Changes to planning control over demolition - April 2011
A court of appeal judgement on 25 March 2011 has important and immediate consequences for planning control over demolition.
This judgement has quashed paragraphs 2(1)(a) to (d) of the Town & Country Planning (Demolition - description of buildings) Direction 1995 (contained in DOE circular 10/95).
This means that demolition of the following is now classed as 'development' and brings them into line with the treatment of residential buildings generally:
- demolition of a listed building
- a building in a conservation area
- building which is a scheduled monument
- a building that is not a dwelling house
- a building adjoining a dwelling house
Permitted development rights for the above forms of development now apply under Part 31 of the Town and Country Planning (General Permitted Development) Order 1995.
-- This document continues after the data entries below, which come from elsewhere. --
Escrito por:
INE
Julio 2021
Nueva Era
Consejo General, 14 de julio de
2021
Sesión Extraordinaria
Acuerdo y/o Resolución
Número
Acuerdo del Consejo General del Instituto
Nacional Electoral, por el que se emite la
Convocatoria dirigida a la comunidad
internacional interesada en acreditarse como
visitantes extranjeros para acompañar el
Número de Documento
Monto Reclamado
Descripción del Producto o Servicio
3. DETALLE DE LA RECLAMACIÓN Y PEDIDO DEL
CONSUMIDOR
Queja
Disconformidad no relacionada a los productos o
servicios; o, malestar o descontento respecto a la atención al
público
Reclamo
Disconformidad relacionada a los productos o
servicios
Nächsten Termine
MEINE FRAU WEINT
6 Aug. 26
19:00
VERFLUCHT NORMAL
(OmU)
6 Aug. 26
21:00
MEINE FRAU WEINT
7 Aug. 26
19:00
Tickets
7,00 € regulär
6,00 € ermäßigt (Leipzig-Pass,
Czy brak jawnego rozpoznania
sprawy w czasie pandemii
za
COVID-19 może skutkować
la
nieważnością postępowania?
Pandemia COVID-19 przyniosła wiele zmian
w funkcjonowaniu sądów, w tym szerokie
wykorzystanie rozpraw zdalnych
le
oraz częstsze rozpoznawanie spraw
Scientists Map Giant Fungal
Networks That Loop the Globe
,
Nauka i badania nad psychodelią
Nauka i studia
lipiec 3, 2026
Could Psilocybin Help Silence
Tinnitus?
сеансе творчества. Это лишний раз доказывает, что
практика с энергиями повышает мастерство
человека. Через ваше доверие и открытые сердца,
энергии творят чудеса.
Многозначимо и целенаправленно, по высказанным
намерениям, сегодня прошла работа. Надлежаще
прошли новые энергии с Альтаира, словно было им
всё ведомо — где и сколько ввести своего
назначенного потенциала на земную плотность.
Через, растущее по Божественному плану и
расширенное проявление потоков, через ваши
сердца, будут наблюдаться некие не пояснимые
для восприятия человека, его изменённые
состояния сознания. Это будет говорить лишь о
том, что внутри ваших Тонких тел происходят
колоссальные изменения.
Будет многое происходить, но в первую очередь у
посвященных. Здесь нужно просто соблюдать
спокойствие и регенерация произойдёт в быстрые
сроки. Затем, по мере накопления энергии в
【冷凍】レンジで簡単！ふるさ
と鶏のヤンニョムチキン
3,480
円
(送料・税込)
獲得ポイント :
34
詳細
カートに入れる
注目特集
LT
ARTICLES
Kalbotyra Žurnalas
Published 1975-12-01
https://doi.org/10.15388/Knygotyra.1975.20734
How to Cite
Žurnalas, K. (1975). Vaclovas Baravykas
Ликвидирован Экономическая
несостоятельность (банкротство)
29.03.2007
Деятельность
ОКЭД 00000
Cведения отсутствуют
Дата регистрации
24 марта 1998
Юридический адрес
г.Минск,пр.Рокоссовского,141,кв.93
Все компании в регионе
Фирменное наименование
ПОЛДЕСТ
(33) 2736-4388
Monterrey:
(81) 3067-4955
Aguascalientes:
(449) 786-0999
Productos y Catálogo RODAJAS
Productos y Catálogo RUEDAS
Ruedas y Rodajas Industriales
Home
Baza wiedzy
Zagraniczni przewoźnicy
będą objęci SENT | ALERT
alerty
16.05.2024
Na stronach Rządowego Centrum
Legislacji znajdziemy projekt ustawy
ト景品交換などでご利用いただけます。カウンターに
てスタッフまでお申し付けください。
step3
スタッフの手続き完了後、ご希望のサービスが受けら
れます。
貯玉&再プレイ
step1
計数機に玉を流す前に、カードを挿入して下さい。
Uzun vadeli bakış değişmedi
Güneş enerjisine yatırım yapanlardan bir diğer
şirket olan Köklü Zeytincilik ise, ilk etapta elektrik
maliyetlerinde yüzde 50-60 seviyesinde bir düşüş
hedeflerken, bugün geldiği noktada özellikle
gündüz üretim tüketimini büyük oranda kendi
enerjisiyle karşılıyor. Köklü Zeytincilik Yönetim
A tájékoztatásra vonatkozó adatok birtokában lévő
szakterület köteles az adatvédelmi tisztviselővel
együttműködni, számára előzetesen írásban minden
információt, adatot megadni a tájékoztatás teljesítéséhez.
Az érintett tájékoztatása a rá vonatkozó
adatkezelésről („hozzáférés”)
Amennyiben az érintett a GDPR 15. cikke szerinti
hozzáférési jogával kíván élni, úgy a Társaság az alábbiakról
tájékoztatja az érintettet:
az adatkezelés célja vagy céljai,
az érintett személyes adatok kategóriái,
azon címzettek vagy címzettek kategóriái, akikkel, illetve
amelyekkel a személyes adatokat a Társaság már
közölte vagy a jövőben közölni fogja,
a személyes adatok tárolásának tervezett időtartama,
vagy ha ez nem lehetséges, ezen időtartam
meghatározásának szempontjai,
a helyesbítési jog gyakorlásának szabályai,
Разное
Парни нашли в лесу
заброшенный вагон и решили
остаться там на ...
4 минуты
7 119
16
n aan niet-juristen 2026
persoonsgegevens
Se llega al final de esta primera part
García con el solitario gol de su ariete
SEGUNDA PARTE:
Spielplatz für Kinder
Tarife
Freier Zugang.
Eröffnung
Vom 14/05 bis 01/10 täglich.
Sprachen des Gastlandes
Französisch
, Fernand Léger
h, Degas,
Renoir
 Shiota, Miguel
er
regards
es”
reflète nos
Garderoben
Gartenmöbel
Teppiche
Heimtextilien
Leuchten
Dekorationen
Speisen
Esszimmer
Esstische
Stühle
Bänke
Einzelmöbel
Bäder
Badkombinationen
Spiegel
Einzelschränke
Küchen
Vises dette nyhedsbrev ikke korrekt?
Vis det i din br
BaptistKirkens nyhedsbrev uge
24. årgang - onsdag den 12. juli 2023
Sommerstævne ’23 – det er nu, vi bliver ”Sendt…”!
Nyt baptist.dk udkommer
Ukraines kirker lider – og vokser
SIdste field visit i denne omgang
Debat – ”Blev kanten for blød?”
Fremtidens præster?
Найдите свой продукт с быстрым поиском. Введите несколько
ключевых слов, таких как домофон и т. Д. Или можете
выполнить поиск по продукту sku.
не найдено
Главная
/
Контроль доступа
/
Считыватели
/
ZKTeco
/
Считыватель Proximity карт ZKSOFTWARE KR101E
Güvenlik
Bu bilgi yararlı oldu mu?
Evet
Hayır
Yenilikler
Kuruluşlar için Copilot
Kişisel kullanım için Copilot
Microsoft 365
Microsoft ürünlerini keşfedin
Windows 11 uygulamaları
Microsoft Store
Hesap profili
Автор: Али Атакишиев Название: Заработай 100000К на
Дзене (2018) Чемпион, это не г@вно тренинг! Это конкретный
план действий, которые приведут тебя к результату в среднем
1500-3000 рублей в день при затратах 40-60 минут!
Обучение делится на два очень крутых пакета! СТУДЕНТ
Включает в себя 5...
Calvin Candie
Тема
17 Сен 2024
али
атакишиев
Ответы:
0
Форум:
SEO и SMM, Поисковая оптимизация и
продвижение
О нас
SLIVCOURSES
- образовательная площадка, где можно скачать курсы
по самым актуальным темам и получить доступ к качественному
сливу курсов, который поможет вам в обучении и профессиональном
On this basis if the proposed development is not being undertaken in conjunction with a planning application for the redevelopment of a site, a prior notification application is required to be submitted to the Local Planning Authority to check whether the Council requires prior approval of the method of demolition for the following forms of demolition:
- any building which is a listed building
- any building in a conservation area
- any building which is a scheduled monument
- any freestanding domestic or non domestic building exceeding 50 cubic metres (measured externally)
- any non domestic building adjoining a dwelling house
- any dwelling house
Please note that this requirement is in addition to any other form of consent required for demolition such as Listed Building Consent or Conservation Area Consent.
If the demolition is being undertaken in conjunction with a redevelopment project the proposed demolition works should be included within the proposal and referred to in the description of the development.
In addition the court of appeal has also concluded that demolition works come within the scope of the EIA directive. The effect is that where demolition works are likely to have significant effects on the environment, the LPA must issue a screening opinion on whether an environmental impact assessment is required.